I am sure it's a question that's been pondered on by countless many - just what if Hitler had really won the war? Or even worse, taken over the planet? Would we be in a state of total autocracy? Would companies like Amazon and Microsoft be run by the Third Reich? Would the gestapo be snooping on emails? Or the flip side to that, what if no war at all? What if Hitler, Himmler, Bormann and Goebbels were pacifist jazz musicians and started a quartet? What if Mr and Mrs Hitler senior moved to the south pacific, where a young Adolf swam happily with turtles during his youth? When dealing with 'what if', then it really gets you thinking.
So then, Robert Harris's Fatherland is speculative fiction that contains historical scenarios based on an alternative pre and post war Europe. Taking place in Berlin 1964, it's the upcoming birthday of the Führer and President Kennedy is also due a visit, it's a Berlin that reminds me of the dull, grey, East Germany of the 1980's. Fatherland is singular in the rigour with which it imagines an alternative history, in which the Greater German Reich stretches from the Low Countries to Russia, other countries are of little interest to the Nation apart from Switzerland, where important people within the Reich dump there treasures or money in secret bank accounts. Britain is nothing more than a client state. America remains in the background.
In this alternative history, Xavier March, a cop, is one of the good guys, despite his SS uniform, and is sent one gloomy morning to a lake on the outskirts of Berlin after a body is discovered, this then turns into a murder investigation as the old man washed up turns out to be a once important Nazi bureaucrat. From here the plot thickens, adding more deaths, a run in with a hulking Gestapo called Globus who may be involved deeper than March thinks, an American reporter, Charlotte Magiure who becomes his ally, and just like in the movies they end up under the sheets together, along with all the other normal formalities like, who can he trust?, can he take beating?, and when the chips are down still courageously solve the mystery and become cult status?

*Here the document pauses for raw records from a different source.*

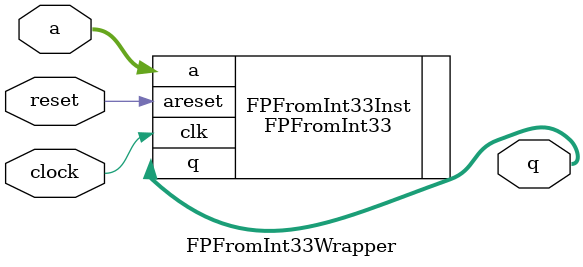
<source format=v>
module FPFromInt33Wrapper (
    input  clock,
    input  reset,
    input  wire [32:0] a,
    output wire [31:0] q
  );

  parameter LATENCY = 7;

`ifdef _SIM_
  FPFromInt33#(.LATENCY(LATENCY)) FPFromInt33Inst (
    .clk(clock)
  , .areset(reset)
  , .a(a)
  , .q(q)
  );
`else
  FPFromInt33 FPFromInt33Inst (
    .clk(clock)
  , .areset(reset)
  , .a(a)
  , .q(q)
  );
`endif
endmodule

</source>
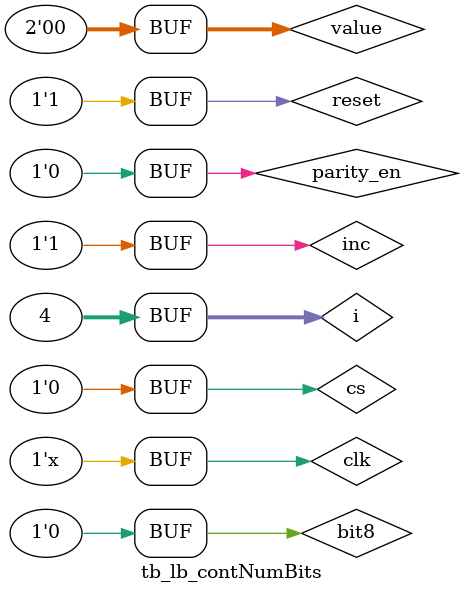
<source format=v>
`timescale 1ns / 1ps


module tb_lb_contNumBits;

	// Inputs
	reg clk;
	reg reset;
	reg parity_en;
	reg bit8;
	reg [1:0] value;
	reg inc;
	reg cs;
	// Outputs
	wire done;
	integer i;
	
	// Instantiate the Unit Under Test (UUT)
	lb_contNumBits uut (
		.clk(clk), 
		.reset(reset), 
		.parity_en(parity_en), 
		.bit8(bit8),
		.inc(inc),
		.cs(cs),
		.done(done)
	);

	always
		#10 clk = ~clk;
		
	initial begin
		// Initialize Inputs
		clk = 0;
		reset = 1;
		parity_en = 0;
		bit8 = 0;
		value = 0;
		inc =0;
		cs = 0;
		
		#20
		reset = 0;
		
		#20;
		reset = 1;
		inc=1;
		#10;
		
		for(i=0; i<4; i=i+1) begin
			#220;
			value = value + 1;
			#20
			{parity_en,bit8} = value;
			#20
			reset = 0;
			#20;
			reset = 1;
			#10;
		end
		// Wait 100 ns for global reset to finish
		#100;
        
		// Add stimulus here

		
		// Wait 100 ns for global reset to finish
		#100;
        
		// Add stimulus here

	end
      
endmodule


</source>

It's chilling in it's depiction of what happened before and after the war, it's thrilling and filled with plenty of tension. One thing it isn't, is better than I expected.
Although it kept me on tenterhooks, far too many moments were predictable, and had me almost yelling at the pages "no!, don't do that" or " stay away from there!, it's obvious what's going to happen!". It's a tried and tested formula that works, yes, but has been done better in terms of the crime/mystery page-turning thriller genre. I said to myself prior to reading, as long as it's a better read than The Da Vinci Code I would be happy. I am happy, not bouncing around with joy happy, just happy.